Edit: This story was awarded 2nd place in the Technical Writing category at the 2017 North American Guild of Beer Writers (NAGBW) awards. While I’m extremely grateful to the judges, it’s humbling yet a li’l embarrassing that the estimable technical beer writer Randy Mosher placed 3rd for this cool story, “Hot Process: Exploring the role of heat in brewing” in All About Beer. Stan Heironymus took 1st place with his story on brewing with honey, also in AAB.
Remember Top Secret? Remember that great song in it, How Silly Can You Get? That’s how I think of a lot of beers. How alcoholic can you get? Brewmeister’s Snake Charmer has an ABV of 67.5% How bitter can you get? Flying Monkey’s Alpha-fornication packs 2,500 IBU. From OG/FG to SRM, brewers have a lot of measurements and acronyms to tell the consumer just how something something is. For sour heads, ours may come in the form of TA. Titratable Acidity. Firestone Walker Brewing isn’t the first to use TA in their lab, but they are the first to put how quantifiably sour their beer is right on the label of their funky Barrelworks offerings.
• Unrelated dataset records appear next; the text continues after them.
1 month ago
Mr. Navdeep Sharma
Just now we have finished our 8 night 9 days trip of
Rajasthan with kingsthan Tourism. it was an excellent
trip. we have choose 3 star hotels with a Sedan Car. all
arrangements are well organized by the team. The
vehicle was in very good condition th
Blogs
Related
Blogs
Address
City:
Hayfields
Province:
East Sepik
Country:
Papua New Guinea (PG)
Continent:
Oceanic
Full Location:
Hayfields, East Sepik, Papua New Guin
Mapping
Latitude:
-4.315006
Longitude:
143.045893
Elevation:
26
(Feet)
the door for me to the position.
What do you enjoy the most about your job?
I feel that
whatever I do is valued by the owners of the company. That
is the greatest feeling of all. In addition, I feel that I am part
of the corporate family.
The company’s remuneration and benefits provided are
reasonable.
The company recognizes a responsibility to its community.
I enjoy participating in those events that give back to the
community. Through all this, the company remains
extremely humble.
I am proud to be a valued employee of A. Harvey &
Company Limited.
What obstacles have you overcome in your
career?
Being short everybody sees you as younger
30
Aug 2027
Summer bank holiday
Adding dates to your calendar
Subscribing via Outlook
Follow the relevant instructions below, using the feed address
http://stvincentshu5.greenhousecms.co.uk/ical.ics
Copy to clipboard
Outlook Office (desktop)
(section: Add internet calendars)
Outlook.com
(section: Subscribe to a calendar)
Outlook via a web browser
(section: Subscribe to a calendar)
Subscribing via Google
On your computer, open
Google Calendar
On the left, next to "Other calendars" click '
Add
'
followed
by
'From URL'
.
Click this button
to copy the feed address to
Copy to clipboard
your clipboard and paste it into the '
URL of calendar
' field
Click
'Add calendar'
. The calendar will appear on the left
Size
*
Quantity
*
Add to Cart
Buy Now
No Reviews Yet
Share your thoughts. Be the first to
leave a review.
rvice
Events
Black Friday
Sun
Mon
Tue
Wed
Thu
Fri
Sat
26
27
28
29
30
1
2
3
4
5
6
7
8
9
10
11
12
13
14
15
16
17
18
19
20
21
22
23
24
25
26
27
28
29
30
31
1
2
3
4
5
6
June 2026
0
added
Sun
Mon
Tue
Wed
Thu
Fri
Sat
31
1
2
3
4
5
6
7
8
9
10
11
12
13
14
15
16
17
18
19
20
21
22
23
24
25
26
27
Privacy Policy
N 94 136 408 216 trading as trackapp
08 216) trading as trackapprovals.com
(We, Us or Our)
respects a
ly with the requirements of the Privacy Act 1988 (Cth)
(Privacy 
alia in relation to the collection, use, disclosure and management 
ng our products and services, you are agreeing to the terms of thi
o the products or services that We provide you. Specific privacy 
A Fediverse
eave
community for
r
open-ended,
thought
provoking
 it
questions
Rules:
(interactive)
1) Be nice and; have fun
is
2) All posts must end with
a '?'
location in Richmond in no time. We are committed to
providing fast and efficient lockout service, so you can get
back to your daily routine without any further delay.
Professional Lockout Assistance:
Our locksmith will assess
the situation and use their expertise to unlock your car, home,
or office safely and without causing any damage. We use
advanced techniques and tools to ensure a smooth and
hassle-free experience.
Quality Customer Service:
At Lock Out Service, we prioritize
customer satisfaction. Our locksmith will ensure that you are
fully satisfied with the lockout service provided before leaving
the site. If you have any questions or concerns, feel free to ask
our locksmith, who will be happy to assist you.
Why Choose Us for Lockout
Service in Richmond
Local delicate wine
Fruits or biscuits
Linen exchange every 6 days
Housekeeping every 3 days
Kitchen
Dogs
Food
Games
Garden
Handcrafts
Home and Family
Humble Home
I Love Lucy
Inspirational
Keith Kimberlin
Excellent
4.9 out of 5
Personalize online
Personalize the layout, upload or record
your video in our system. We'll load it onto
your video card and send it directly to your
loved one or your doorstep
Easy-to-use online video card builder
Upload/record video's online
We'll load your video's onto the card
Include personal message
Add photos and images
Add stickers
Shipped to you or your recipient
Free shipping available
Now, a quick word about this story on Titratable Acidity just published in the November issue of BeerAdvocate: it’s crazy heavy on the chemistry-spiel, and I barely passed high school chemistry. I do this from time to time–I really challenge myself to wrap my head around a story. I had never heard the word “titratable” or “titration/titrating” before pitching this. I bludgeoned these poor master brewers, master blenders, and folks with Ph.D.s in food and brewing science with questions first so I could begin to understand what’s going on with the acidity in certain beers–specifically what types of acids are present and how they got there–and once I felt semi-comfortable with that, I had to write it up for the readers who didn’t have the same access I got. SO… if you think this story is “TL;DR” just imagine poor little me for whom it was nearly TL;DW. (And here I massively applaud my editor at BA, Ben Keene, for whom this must’ve been challenging to no end but did a masterful job, even if he originally assigned me 1,800 words, then caved and gave me 2,000, and somehow got it way, way down to 2,300!)